The requirements of aid are larger than what is in sight. The Millennium Project has estimated that the aid levels would have to double by 2006 and treble by 2015 if we are to meet what is needed for implementing the MDGs. Gordon Brown’s proposal for an International Finance Facility, which has not yet been accepted by the USA and other key donors, tries to meet this gap by borrowing against future aid commitments.  If this is a more or less continuous process it can help to raise the total amount available in the decade that we have to reach the MDGs.  The proposals for raising resources by some form of globally agreed taxation are unlikely to find favour any time soon though France and Germany seem to favour a tax on air travel.   

Debt relief is the other issue before the summit. From the perspective of the Millennium goals, the main concern is with the external debt of low-income countries which, at the end of 2002, stood at about $523 billion (of which nearly 80 per cent was public and publicly guaranteed debt). To date, 27 countries have qualified for debt relief of more than $55 billion under the HIPC initiative of the Fund and the Bank.  This is clearly not enough and a major deal to write off the debt of the poorest countries has been worked out at the G-8 Finance Ministers meeting on 10 June 2005.  The main breakthrough here is the commitment to write off the debts owed to multilateral institutions, which will be suitably compensated by the treasuries of the rich countries.  There are various wrinkles in this like the use of past gold sale revenues in IMF and the extent to which the debt write-off will eat into new aid.

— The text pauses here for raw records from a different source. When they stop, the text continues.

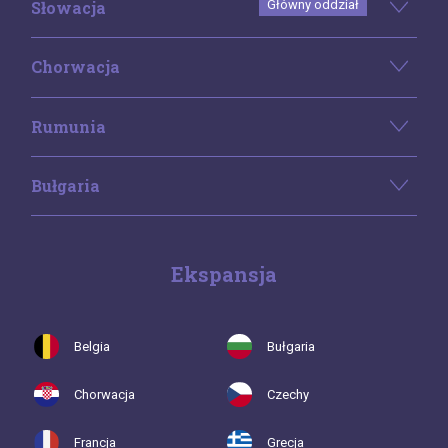
Słowacja
Główny oddział
Chorwacja
Rumunia
Bułgaria
Ekspansja
Belgia
Bułgaria
Chorwacja
Czechy
Francja
Grecja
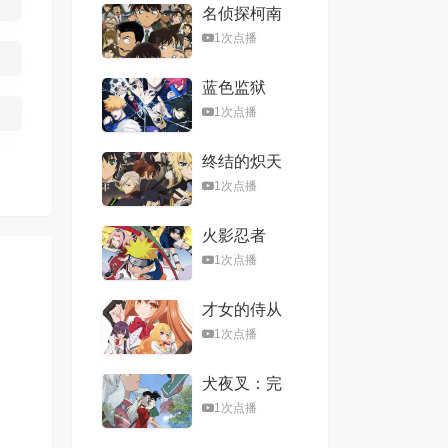
名侦探柯南
1次点播
蓝色监狱
1次点播
终结的炽天
使：名古屋
1次点播
决战篇
火影忍者
1次点播
才女的侍从
在满是高岭
1次点播
之花的贵族
学校暗中照
犬夜叉：完
顾（毫无生
结篇
活自理能力
1次点播
的）学院第
一大小姐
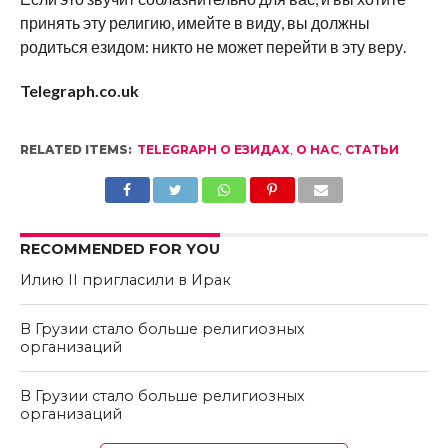
принять эту религию, имейте в виду, вы должны
родиться езидом: никто не может перейти в эту веру.
Telegraph.co.uk
RELATED ITEMS:
TELEGRAPH О ЕЗИДАХ
,
О НАС
,
СТАТЬИ
RECOMMENDED FOR YOU
Илию II пригласили в Ирак
В Грузии стало больше религиозных
организаций
В Грузии стало больше религиозных
организаций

The G-8 has not addressed the structural issues of trade and investment that inhibit growth.  That will have to come from a forum where the rich and the poor are both represented. That may happen when China, India, Brazil and South Africa, who are associated with some G-8 processes take their place in the photo-call.

But we must give credit when it is due. (Pun not intended!).  The promise of new money and debt relief for the poorest countries is real. The success of the Blair-Brown team lies in the pressure they could exert on their reluctant European allies and on the USA. The USA cannot be as unilateral and as obstreperous in this forum as it often is elsewhere. In fact, the primary function of the G-8 summit process in today’s environment may well be to socialise the neo-cons in Washington to the realities of an interdependent world.